→ **REQUEST**
Among the records below, which lines contain the string "position"? Report them.

START EXERCISE INPUT

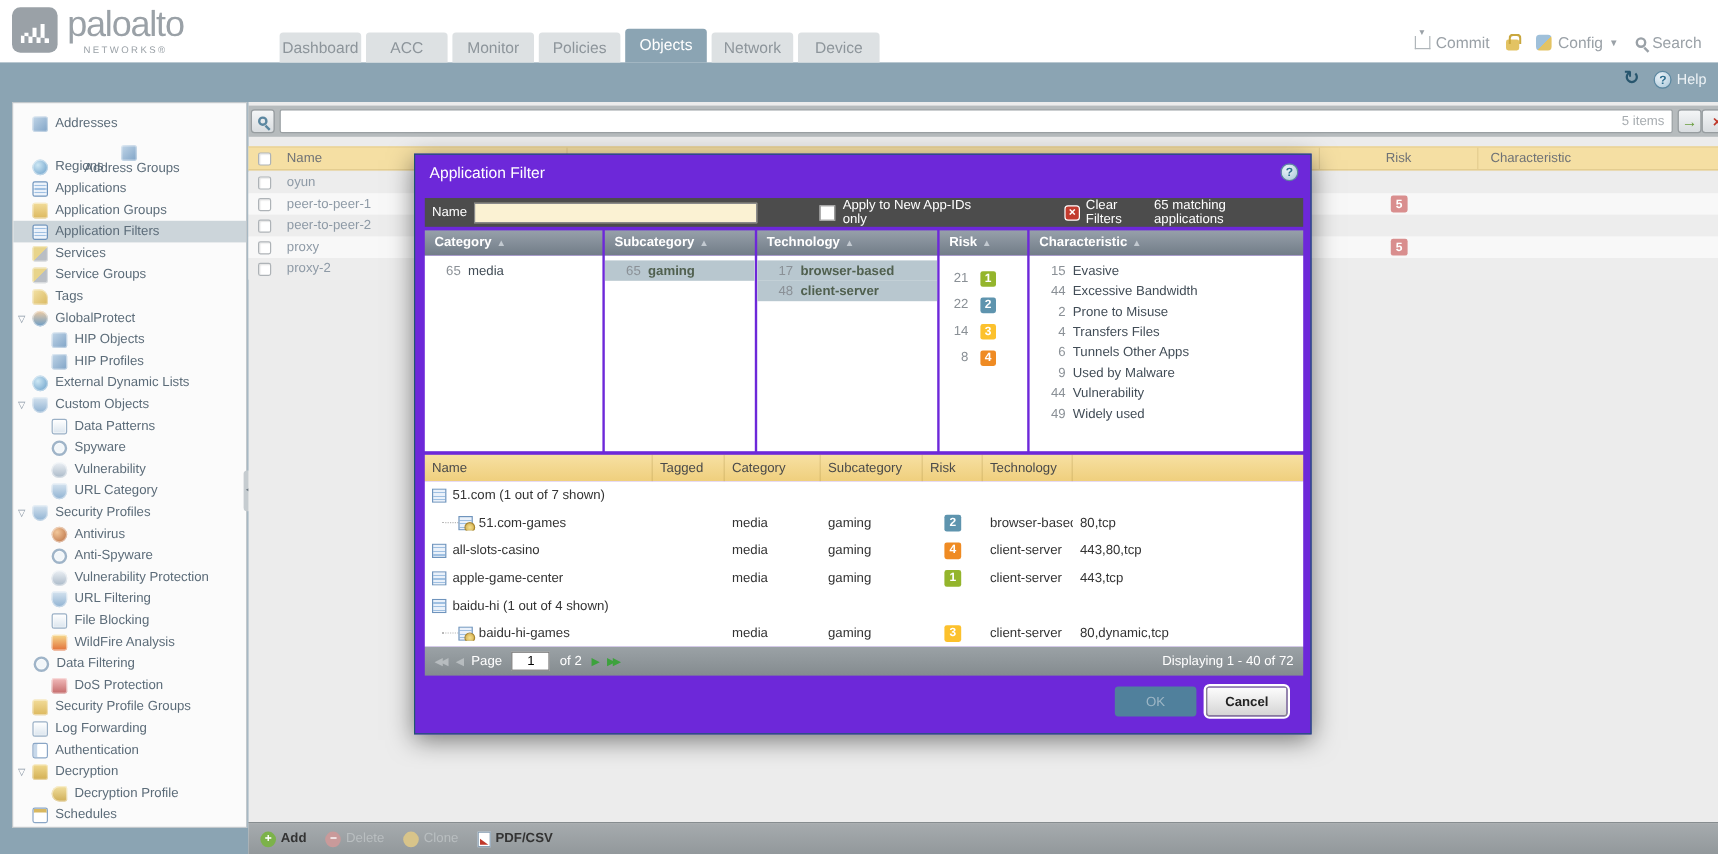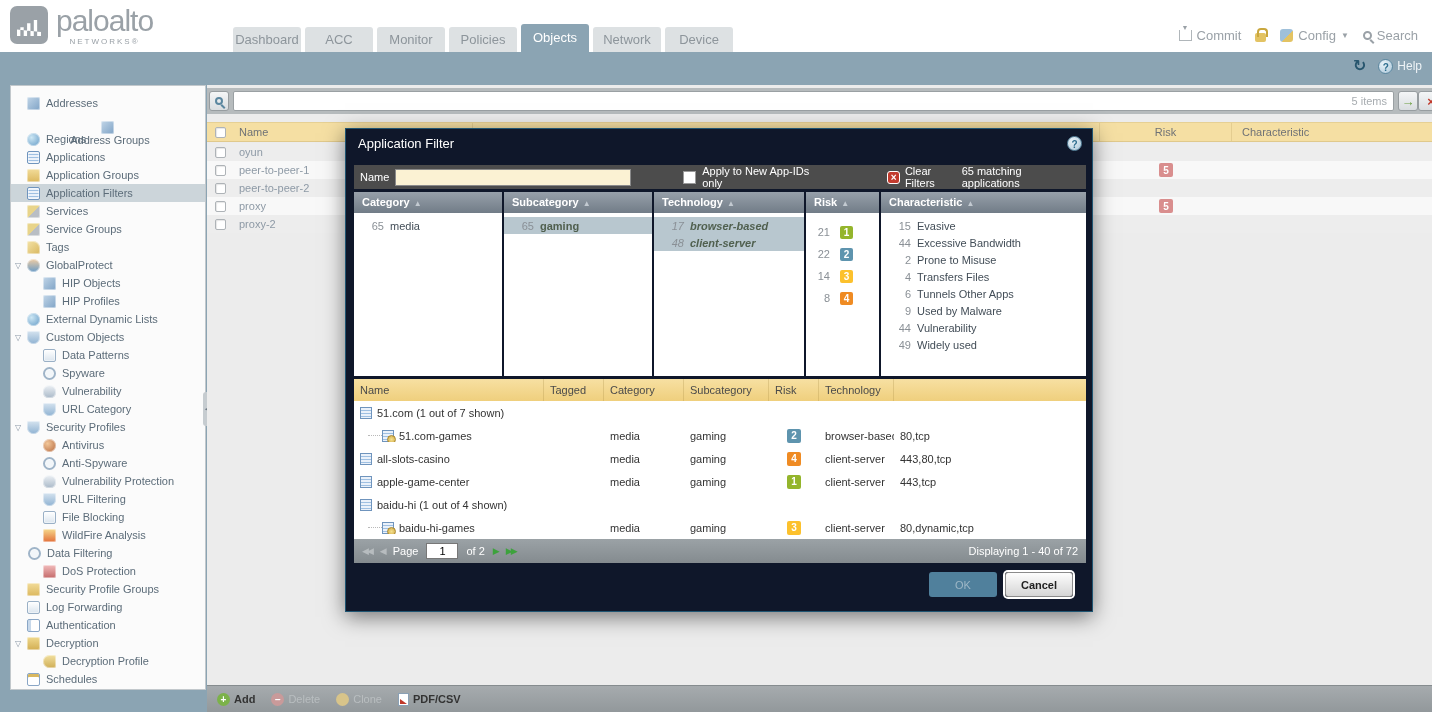--- a/index.html
+++ b/index.html
@@ -121,7 +121,7 @@
                    border-left:7px solid #c0392b; border-top:5px solid transparent; }
 
   
-  .dialog { position:absolute; left:345px; top:128px; width:748px; height:484px; background:#0f172a;
+  .dialog { position:absolute; left:345px; top:128px; width:748px; height:484px; background:#6d28d9;
             border:1px solid #1f5572; box-shadow:0 5px 20px rgba(0,0,0,.5); }
   .dtitle { height:30px; line-height:30px; color:#fff; font-size:13px; padding-left:12px; }
   .dhelp { position:absolute; right:10px; top:7px; }

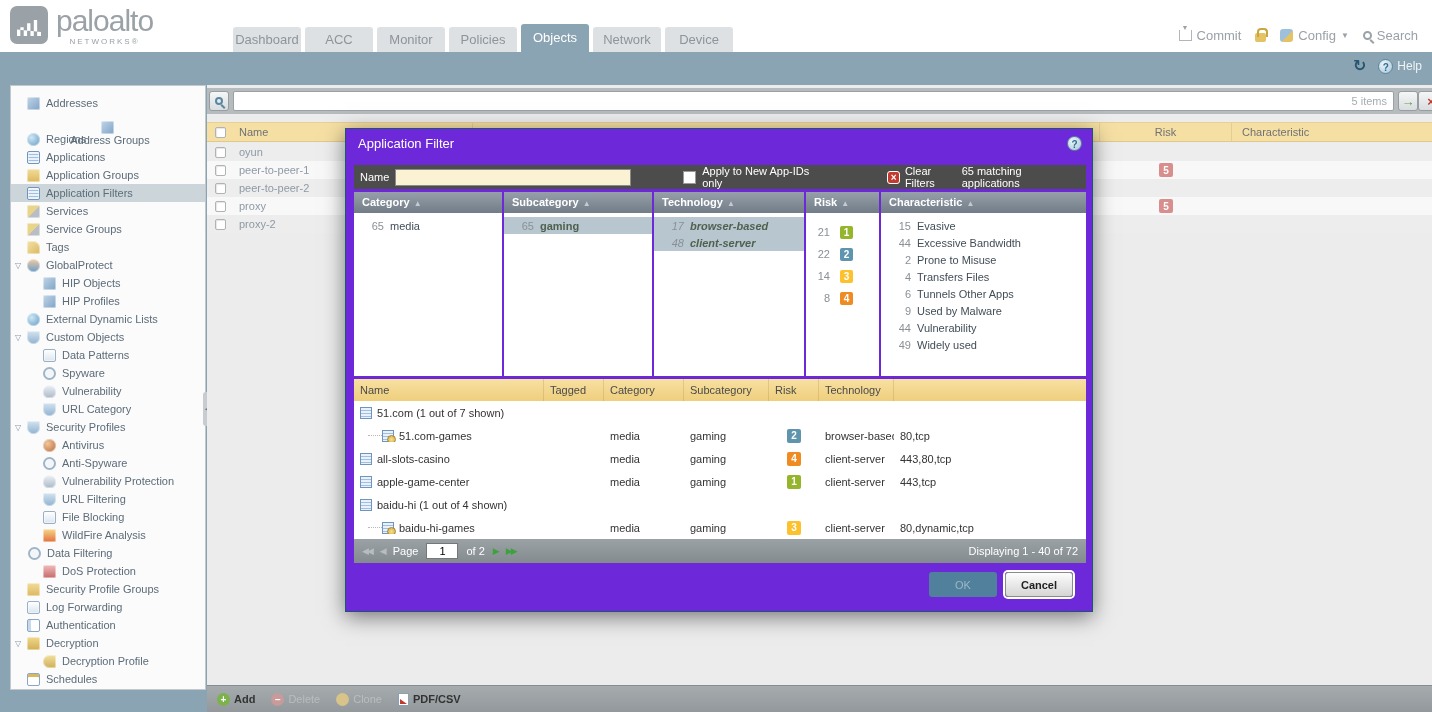--- a/index.html
+++ b/index.html
@@ -138,7 +138,7 @@
 
   .filters { display:flex; gap:2px; margin-top:3px; }
   .fcol { display:flex; flex-direction:column; }
-  .fcol-cat { width:148px; } .fcol-sub { width:148px; } .fcol-tech { width:150px; }
+  .fcol-cat { width:148px; } .fcol-sub { width:125px; } .fcol-tech { width:150px; }
   .fcol-risk { width:73px; } .fcol-char { flex:1; }
   .fhead { height:21px; background:linear-gradient(#97a0aa,#717c87); color:#fff; font-size:11px; font-weight:bold;
            line-height:21px; padding-left:8px; }

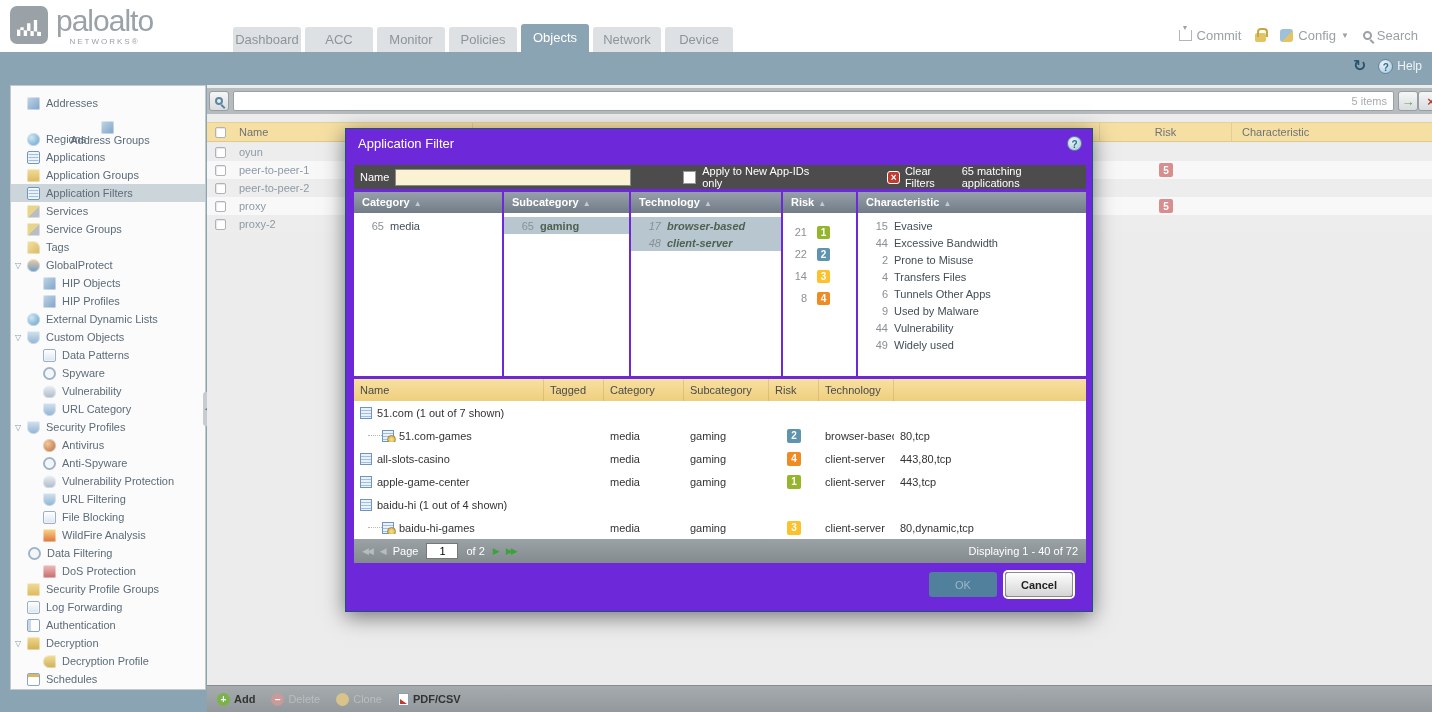--- a/index.html
+++ b/index.html
@@ -600,7 +600,7 @@
           <div class="fhead">
             <span>Technology</span><span class="arr">▲</span>
           </div>
-          <div class="fbody" style="padding-top:4px;font-style:italic;">
+          <div class="fbody" style="padding-top:4px;">
 
               <div class="fentry fsel">
                 <span class="fcount">17</span>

END EXERCISE INPUT

→ **TASK ANSWER**
-  .dialog { position:absolute; left:345px; top:128px; width:748px; height:484px; background:#0f172a;
+  .dialog { position:absolute; left:345px; top:128px; width:748px; height:484px; background:#6d28d9;
   .dhelp { position:absolute; right:10px; top:7px; }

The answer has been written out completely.